One of these men is in London, right now, with Chris, chasing after me.
• • •
J
UDGING FROM THE ENERGY WITH
which she described him, I guessed:
‘The doctor?’
Dr Olle Norling. Why is he here? Having failed in Sweden to institutionalise me, their plan is to try again. They haven’t changed strategy; despite my release from the asylum and the real doctors declaring me fit and well, they’re sticking to their approach to have me locked up, numbed by drugs, and my credibility destroyed. They’re too late to stop you hearing the truth. Their only option is to break our relationship and compel you to join their group – to finish me off as a force that can bring them to justice. The conspirators rightly doubt your father’s ability to get the job done. I don’t know whether Norling originally came up with the idea of bringing my sanity into question. Norling was certainly the first to say it aloud, using his reputation and medical knowledge against me. The question of my state of mind was raised only when I refused to accept their explanation of what happened to Mia.
After midsommar I hoped to talk to Mia about that disturbing day. But there was no sign of her. I was scared. It was the summer holidays. She should be outside, on the land. I took to walking through the fields in the morning, at night, staring at Håkan’s farm, hoping to see Mia on the veranda or at the bedroom window. But I never did.
A week later the answer finally came. I was awake early, working on our guest lodgings, painting the barn walls on top of a tall ladder, when I saw Håkan’s gleaming silver Saab driving at great speed. Håkan isn’t a brash and dangerous show-off. I’d never witnessed him reckless on the roads before. There had to be an emergency. I was expecting the car to race past our farm, stunned when it swung into our drive and he jumped out, running into our farmhouse, missing me altogether. I tightened my grip on the ladder, fearful I’d fall, because what other explanation could there be other than that something terrible had happened to Mia?
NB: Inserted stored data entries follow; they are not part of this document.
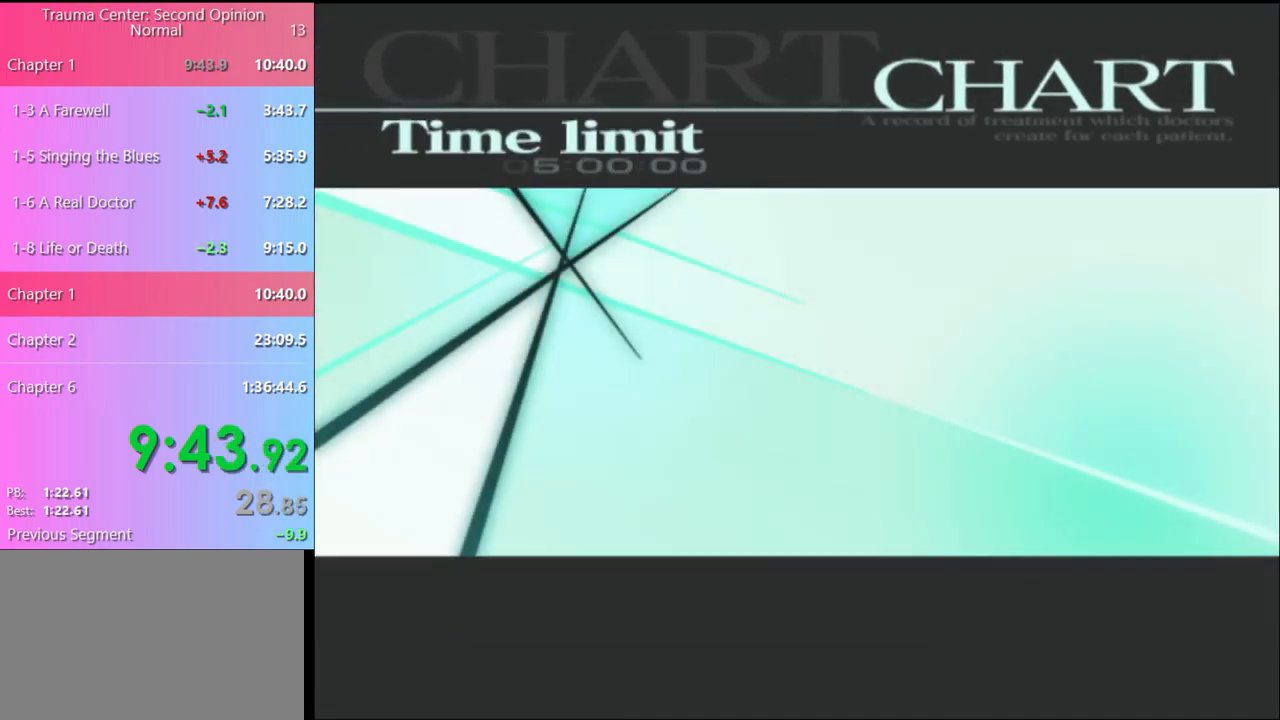
{"keys": ["space"], "mouse": [], "events": [[67, "space", "down"], [134, "space", "up"], [167, "space", "down"], [267, "space", "up"], [300, "space", "down"], [400, "space", "up"], [467, "space", "down"]]}
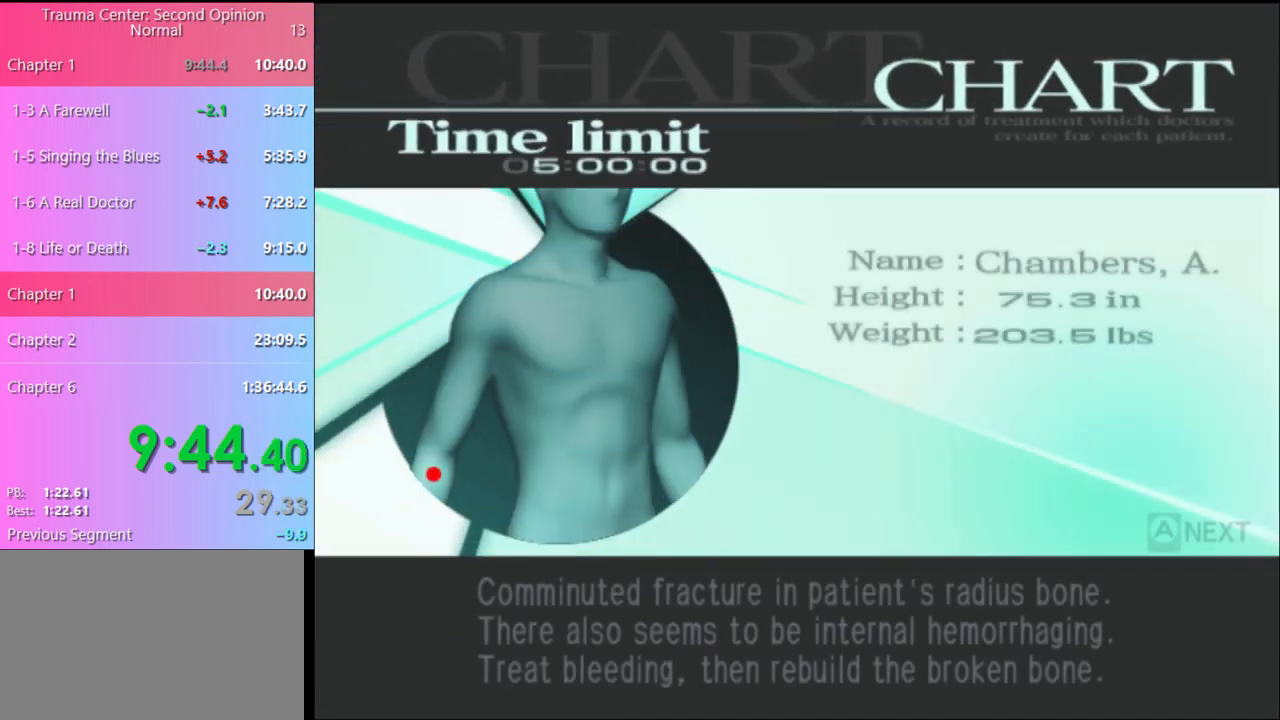
{"keys": [], "mouse": [], "events": [[34, "space", "up"], [67, "space", "down"], [134, "space", "up"], [234, "space", "down"], [300, "space", "up"], [367, "space", "down"], [467, "space", "up"]]}
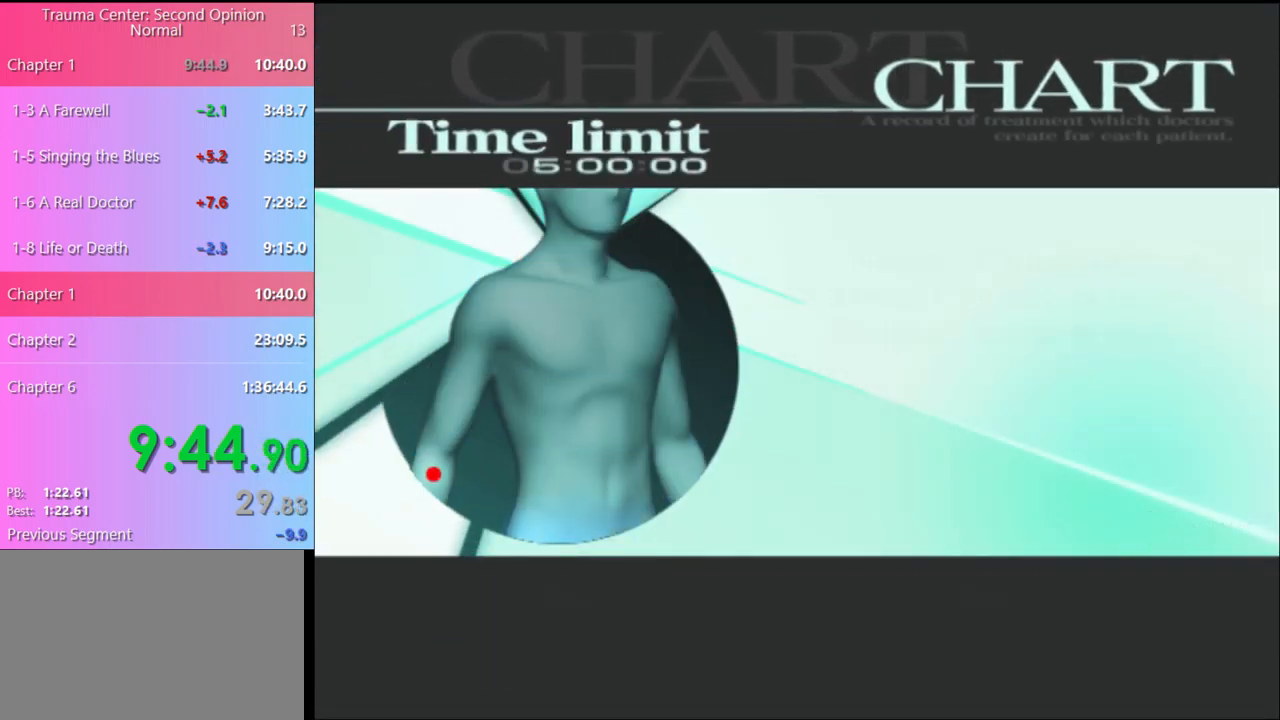
{"keys": [], "mouse": [], "events": [[34, "space", "down"], [100, "q", "down"], [100, "space", "up"], [167, "q", "up"], [234, "q", "down"], [334, "q", "up"], [400, "q", "down"], [467, "q", "up"]]}
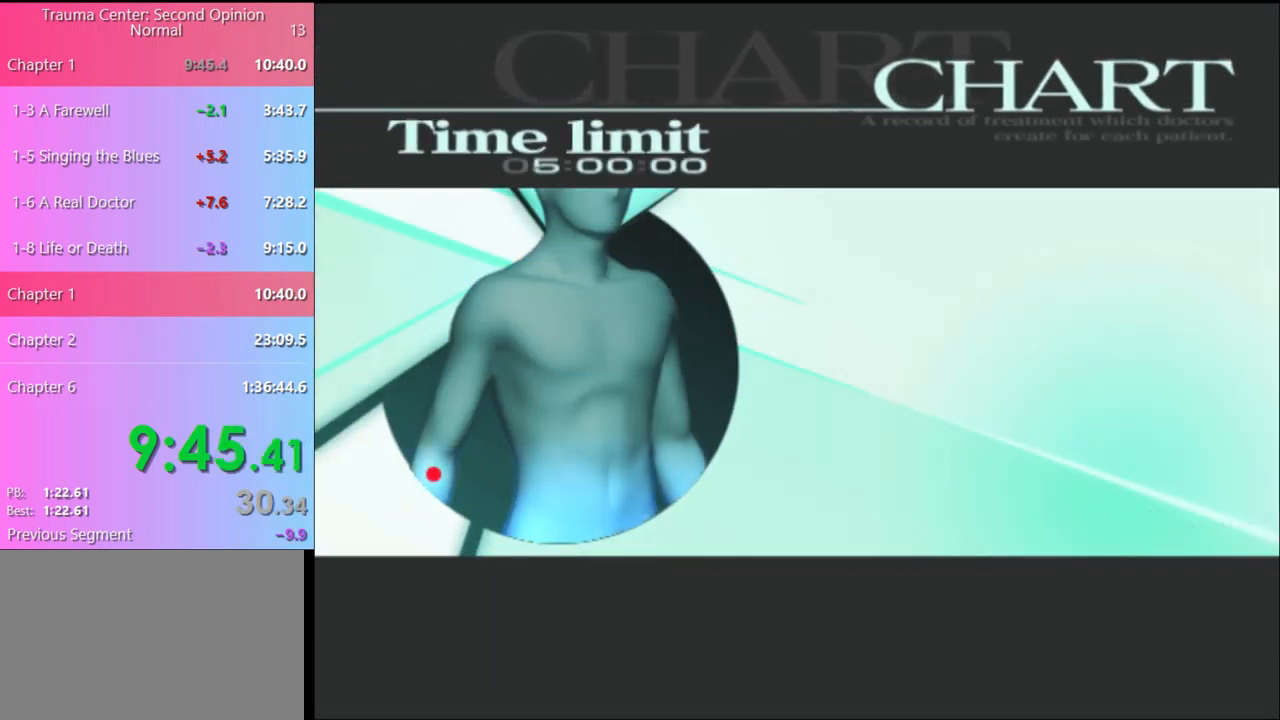
{"keys": [], "mouse": [], "events": [[67, "q", "down"], [100, "q", "up"], [234, "q", "down"], [300, "q", "up"], [367, "q", "down"], [434, "q", "up"]]}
Hastily descending to the ground, I could hear raised voices. Through the window I could see Chris and Håkan in the kitchen. Håkan turned and bolted out of the house, back to his car. I dropped the paint, chasing after him, pressing a hand against the window, leaving yellow fingerprints on the glass. I needed to hear him say it. He lowered the window and said:
‘Mia’s gone!’
My next memory is of lying on the gravel drive looking up at the sky. Chris was supporting my head on his lap. Håkan’s car was no longer in the drive. I’d been unconscious for only a small amount of time. Mia quickly came into my thoughts and I hoped the news had been a nightmare, maybe I’d fallen from the ladder, struck my head, maybe Mia was safe – except I knew the truth, I’d always known the truth. My enemies will tell you that my fainting was a watershed moment. My mind snapped and nothing I subsequently said or thought or claimed can be taken seriously. Sick words from a sick mind. Here’s the truth. Fainting didn’t mean a thing. I accept, it made me seem weak and vulnerable, but the sensation that came over me wasn’t madness, it was an overwhelming sense of failure. I’d spent the past two months aware that Mia was in danger and I’d done nothing to protect her.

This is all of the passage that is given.